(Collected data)
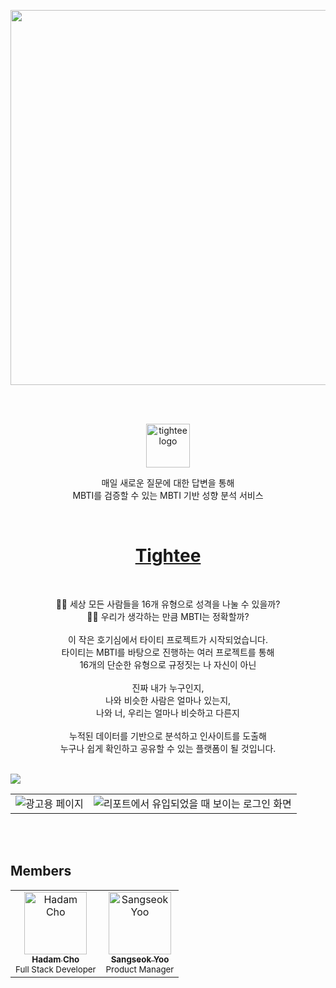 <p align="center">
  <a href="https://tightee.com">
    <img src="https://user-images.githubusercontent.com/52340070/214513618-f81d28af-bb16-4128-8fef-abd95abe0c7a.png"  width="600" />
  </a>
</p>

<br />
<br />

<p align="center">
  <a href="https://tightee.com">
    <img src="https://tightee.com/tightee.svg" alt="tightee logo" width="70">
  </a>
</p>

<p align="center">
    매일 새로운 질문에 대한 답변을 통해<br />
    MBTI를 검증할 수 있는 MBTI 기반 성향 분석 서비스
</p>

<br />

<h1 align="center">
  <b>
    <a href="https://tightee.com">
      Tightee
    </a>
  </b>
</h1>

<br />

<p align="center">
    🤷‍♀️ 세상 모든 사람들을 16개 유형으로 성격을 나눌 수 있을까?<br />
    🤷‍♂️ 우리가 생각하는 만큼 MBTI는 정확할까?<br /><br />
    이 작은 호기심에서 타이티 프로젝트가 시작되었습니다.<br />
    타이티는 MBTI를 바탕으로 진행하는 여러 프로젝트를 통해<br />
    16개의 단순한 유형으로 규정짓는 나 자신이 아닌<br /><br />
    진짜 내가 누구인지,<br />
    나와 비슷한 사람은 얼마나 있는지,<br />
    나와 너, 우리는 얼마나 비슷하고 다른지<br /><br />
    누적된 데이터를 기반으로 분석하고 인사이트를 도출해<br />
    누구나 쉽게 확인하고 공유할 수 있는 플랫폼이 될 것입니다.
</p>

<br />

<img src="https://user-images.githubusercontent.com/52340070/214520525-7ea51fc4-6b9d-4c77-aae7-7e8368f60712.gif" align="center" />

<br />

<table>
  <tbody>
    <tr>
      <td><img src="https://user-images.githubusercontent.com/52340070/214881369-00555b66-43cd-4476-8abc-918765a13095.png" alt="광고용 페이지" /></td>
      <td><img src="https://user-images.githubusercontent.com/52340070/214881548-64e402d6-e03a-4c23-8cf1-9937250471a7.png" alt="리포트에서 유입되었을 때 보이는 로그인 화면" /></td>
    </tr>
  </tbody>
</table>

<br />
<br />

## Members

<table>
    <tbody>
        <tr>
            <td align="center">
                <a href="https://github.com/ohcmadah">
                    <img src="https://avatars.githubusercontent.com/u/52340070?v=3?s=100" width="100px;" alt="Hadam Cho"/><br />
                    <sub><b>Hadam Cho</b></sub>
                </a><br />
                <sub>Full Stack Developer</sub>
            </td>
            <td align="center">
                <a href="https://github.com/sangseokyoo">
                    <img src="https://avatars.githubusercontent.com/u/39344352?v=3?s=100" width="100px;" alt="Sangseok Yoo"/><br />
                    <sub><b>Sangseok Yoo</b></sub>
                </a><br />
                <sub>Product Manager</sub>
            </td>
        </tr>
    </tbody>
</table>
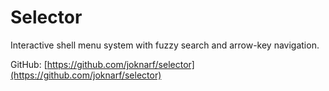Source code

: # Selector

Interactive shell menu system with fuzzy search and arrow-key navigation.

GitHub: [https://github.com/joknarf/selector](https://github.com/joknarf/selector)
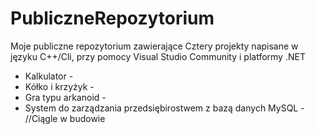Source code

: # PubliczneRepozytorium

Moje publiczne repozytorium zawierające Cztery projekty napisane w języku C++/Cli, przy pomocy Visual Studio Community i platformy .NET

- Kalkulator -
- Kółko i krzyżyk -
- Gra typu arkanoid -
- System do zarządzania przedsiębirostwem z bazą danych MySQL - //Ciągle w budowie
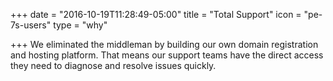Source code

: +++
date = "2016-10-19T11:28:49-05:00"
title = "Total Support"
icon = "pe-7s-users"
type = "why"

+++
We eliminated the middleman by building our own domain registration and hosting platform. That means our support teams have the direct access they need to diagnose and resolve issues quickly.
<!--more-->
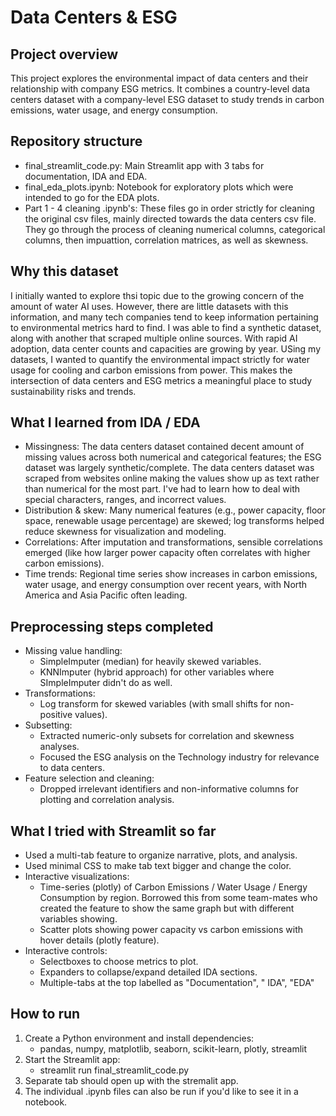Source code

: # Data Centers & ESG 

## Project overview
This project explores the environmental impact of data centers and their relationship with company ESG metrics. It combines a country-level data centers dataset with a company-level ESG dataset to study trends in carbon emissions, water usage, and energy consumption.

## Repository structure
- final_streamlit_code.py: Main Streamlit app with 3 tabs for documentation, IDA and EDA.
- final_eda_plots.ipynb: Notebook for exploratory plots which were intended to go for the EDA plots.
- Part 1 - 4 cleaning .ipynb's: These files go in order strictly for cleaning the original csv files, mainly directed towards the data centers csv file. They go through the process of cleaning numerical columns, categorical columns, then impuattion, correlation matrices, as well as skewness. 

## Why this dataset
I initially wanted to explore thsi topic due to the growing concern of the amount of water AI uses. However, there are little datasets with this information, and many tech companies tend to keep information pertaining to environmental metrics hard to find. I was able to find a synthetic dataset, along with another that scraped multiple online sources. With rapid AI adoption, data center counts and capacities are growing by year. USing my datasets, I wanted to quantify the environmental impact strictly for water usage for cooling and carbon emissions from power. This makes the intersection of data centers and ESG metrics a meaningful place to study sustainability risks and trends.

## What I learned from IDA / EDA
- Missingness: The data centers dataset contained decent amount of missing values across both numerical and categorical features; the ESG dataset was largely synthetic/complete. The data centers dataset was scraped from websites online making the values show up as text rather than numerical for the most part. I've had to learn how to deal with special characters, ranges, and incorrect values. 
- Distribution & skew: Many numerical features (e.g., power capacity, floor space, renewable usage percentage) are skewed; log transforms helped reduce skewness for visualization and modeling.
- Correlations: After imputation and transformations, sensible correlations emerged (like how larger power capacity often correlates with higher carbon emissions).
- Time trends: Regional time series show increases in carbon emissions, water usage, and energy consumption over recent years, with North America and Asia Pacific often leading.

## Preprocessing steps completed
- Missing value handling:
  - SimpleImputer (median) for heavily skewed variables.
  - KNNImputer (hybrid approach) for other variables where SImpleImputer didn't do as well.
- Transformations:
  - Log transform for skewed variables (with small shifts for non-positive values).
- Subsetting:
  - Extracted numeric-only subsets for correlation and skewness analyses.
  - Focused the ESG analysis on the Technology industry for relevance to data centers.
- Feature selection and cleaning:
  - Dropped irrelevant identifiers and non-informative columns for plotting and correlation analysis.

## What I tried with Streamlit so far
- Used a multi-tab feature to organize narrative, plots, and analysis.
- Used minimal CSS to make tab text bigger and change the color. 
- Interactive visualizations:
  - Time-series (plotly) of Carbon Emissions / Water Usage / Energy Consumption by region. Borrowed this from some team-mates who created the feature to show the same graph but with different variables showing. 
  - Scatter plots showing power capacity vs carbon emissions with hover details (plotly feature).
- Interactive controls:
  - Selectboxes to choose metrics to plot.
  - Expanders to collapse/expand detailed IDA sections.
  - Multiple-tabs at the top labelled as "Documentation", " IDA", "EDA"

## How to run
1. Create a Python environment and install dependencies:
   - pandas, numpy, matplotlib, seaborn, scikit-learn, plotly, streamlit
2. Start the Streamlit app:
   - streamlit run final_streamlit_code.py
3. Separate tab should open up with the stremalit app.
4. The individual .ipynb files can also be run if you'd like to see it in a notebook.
...
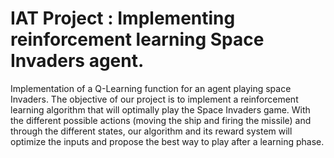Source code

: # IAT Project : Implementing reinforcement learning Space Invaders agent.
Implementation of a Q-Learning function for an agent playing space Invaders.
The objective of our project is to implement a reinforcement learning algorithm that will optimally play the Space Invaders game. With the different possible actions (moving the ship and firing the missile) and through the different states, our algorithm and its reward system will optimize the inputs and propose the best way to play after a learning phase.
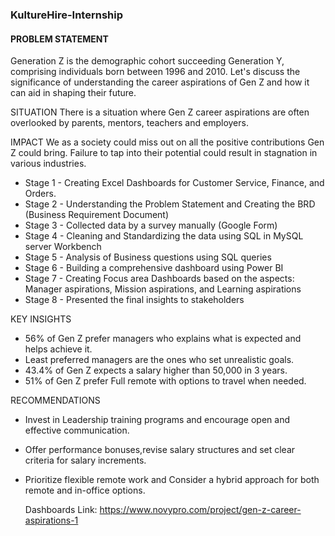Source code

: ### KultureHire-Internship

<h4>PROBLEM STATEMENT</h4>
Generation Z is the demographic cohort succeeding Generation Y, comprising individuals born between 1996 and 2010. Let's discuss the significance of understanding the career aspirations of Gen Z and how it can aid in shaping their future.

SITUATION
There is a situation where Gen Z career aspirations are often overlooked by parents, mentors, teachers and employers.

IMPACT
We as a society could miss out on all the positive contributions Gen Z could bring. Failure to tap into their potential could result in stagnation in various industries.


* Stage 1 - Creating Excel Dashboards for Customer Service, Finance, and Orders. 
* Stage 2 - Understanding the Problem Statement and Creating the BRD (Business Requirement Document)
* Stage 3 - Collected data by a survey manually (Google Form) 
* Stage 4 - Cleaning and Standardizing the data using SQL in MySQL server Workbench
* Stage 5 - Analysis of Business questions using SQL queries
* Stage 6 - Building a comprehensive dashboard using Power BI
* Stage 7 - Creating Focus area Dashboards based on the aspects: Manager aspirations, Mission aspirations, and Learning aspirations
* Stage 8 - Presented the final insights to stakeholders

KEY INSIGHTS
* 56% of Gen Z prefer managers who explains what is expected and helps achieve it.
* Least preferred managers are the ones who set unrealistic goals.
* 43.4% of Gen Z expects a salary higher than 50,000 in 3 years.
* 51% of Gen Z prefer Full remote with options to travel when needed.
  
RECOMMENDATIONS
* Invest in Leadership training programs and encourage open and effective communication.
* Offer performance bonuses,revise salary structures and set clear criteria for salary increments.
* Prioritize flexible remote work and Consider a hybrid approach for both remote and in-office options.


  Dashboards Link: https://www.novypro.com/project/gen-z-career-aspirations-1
* * *
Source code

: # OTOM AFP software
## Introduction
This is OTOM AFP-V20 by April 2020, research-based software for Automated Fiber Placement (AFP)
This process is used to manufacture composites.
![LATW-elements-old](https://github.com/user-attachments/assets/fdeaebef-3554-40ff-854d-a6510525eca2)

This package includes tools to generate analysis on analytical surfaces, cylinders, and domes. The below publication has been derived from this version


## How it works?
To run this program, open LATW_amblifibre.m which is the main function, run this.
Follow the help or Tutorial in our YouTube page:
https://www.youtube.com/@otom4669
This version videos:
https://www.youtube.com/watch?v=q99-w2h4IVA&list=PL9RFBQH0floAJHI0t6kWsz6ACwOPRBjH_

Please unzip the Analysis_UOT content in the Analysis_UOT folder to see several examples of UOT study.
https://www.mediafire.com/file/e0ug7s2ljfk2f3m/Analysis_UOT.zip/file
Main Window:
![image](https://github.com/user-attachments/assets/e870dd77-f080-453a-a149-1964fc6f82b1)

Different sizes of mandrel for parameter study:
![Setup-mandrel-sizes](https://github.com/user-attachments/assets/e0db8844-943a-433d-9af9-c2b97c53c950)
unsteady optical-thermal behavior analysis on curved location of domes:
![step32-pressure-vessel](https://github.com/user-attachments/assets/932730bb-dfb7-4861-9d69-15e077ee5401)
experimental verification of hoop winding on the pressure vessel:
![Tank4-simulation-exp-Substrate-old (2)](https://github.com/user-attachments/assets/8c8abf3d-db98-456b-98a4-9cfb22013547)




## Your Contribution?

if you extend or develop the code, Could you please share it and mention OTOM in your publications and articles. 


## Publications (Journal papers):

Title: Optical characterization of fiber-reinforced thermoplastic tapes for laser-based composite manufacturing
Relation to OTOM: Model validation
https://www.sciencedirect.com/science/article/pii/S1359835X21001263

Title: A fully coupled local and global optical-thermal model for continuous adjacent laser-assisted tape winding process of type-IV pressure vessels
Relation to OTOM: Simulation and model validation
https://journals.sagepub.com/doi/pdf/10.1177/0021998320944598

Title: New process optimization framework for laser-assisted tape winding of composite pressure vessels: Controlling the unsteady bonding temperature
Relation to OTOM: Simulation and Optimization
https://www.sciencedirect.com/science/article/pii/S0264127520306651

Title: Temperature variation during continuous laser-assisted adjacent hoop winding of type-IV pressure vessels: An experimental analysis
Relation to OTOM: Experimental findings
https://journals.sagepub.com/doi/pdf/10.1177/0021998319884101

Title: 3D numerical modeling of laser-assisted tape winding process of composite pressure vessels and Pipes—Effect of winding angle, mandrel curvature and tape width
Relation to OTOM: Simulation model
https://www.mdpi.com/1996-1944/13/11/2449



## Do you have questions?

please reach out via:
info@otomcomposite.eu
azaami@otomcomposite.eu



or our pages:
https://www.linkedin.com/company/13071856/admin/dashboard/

**ACTIVITY:**
Among the lines above, show every one that contains the string "mandrel".

**EXERCISE RESPONSE:**
Different sizes of mandrel for parameter study:
![Setup-mandrel-sizes](https://github.com/user-attachments/assets/e0db8844-943a-433d-9af9-c2b97c53c950)
Title: 3D numerical modeling of laser-assisted tape winding process of composite pressure vessels and Pipes—Effect of winding angle, mandrel curvature and tape width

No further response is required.